WHAT TO WORK ON:
**1)** In the article on the youth football camp, rewrite the paragraph that begins "Despite having never played organized football before" more briefly, keeping its main facts.
**2)** From the article on the youth football camp, reproduce everything from "Despite downpour, Fairfax-area" down to "Club at Fairfax High School.".

== TEXT UNDER STUDY

Ready, Set, Rain

Ready, Set, Rain

Despite downpour, Fairfax-area youth football camp goes off without a hitch.


Preston Whaley receives a Washington Redskins football at this past Saturday’s Football Skills and Drills Camp, hosted by the Fairfax Police Youth Club at Fairfax High School.


Mike Breslin Jr. was able to convince his dad to let him participate in the Fairfax Police Youth Club’s Football Skills and Drills Camp this past Saturday at Fairfax High School.


A lineman, Andrew looss, 12, used Saturday’s Skills and Drills Camp to improve his pass protection. ‘I was pass protecting wrong, and they showed me how to do that better,’ he said.

Consider Mike Breslin Jr., a 10-year-old lacrosse and basketball player from the City of Fairfax, hooked. And signed up, at least tentatively anyway.

Despite having never played organized football before, Breslin was able to convince his father, Mike Breslin Sr., to let him participate in the Saturday, April 11 Skills and Drills Football Camp at Fairfax High School, which was hosted by the Fairfax Police Youth Club.

The older Breslin didn’t feel that his son was quite ready for football, mainly because Mike Breslin Jr. is big for his age and would’ve been on a team with mostly eighth-graders. It’s not so much the contact that frightened Mike Breslin Sr., more of it revolved around the conversation topics.

====
== DATA

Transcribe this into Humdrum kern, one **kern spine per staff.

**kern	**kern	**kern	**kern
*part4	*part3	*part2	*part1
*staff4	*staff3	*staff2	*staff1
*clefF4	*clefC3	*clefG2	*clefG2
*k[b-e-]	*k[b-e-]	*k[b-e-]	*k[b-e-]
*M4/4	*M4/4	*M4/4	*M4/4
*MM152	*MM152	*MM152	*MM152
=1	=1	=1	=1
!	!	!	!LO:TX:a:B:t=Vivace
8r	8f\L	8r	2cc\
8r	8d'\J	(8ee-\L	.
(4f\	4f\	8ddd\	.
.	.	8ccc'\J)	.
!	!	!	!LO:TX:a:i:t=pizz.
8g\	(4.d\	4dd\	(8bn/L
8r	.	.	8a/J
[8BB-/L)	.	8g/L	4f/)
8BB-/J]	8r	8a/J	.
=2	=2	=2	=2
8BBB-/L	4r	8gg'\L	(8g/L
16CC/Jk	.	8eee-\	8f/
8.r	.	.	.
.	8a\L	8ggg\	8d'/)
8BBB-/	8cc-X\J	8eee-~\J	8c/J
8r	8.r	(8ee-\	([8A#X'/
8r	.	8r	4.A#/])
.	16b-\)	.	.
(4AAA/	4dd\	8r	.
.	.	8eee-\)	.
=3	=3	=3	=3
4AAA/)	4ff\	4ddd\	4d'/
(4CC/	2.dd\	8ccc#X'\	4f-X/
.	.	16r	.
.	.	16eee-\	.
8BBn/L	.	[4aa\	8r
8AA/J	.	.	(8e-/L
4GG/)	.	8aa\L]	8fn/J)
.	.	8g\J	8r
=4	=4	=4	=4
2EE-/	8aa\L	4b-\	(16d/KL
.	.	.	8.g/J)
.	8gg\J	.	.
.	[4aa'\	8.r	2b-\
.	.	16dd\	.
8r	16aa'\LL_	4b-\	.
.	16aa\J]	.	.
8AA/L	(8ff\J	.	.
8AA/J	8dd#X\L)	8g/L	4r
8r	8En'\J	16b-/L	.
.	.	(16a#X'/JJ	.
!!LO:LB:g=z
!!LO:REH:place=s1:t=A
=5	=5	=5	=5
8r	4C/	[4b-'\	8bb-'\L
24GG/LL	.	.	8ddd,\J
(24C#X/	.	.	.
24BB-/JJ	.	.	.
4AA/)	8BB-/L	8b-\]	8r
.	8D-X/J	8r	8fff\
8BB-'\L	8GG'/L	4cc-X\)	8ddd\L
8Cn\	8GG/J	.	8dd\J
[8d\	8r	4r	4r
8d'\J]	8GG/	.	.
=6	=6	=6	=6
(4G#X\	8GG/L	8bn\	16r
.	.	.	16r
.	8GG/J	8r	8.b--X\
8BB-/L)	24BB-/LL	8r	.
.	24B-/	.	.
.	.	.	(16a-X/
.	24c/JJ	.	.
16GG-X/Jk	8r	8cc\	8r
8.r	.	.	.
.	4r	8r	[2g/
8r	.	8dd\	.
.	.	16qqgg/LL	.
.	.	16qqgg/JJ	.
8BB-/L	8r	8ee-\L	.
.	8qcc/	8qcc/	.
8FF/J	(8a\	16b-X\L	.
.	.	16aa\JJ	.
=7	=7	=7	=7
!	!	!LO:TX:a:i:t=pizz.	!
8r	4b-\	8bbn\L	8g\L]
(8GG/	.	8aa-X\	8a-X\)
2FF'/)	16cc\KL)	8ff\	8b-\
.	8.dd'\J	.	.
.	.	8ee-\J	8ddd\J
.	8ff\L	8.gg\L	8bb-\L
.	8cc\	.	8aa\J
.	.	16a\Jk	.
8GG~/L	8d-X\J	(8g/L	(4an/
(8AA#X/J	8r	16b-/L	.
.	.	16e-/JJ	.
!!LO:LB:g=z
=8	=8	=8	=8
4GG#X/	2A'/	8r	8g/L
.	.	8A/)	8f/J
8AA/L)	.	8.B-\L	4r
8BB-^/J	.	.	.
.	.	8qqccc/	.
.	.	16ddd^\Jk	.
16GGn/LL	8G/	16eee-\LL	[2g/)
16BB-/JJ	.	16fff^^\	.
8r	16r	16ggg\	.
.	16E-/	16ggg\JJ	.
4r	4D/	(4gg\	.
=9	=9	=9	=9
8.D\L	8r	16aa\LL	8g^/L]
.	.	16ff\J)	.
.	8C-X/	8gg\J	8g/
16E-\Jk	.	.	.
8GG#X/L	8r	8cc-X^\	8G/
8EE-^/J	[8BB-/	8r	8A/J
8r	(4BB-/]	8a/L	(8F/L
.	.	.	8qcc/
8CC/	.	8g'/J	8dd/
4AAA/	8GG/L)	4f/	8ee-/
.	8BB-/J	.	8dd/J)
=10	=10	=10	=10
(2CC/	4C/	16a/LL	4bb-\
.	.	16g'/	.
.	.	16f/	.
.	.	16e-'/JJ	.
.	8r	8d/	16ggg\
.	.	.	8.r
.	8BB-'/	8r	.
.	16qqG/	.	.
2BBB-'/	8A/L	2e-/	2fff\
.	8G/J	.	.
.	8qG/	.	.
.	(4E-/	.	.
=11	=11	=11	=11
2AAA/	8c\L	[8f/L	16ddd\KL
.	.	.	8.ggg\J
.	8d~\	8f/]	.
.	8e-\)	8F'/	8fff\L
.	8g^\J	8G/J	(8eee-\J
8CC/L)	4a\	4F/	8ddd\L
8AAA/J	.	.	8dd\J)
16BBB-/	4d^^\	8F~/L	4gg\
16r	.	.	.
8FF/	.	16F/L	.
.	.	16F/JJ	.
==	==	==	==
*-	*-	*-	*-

====

TASK RESULTS:
**1)** Though he had never played organized football, Mike Breslin Jr. persuaded his father, Mike Breslin Sr., to let him join the Fairfax Police Youth Club's Skills and Drills Football Camp at Fairfax High School on Saturday, April 11.

**2)**
Despite downpour, Fairfax-area youth football camp goes off without a hitch.


Preston Whaley receives a Washington Redskins football at this past Saturday’s Football Skills and Drills Camp, hosted by the Fairfax Police Youth Club at Fairfax High School.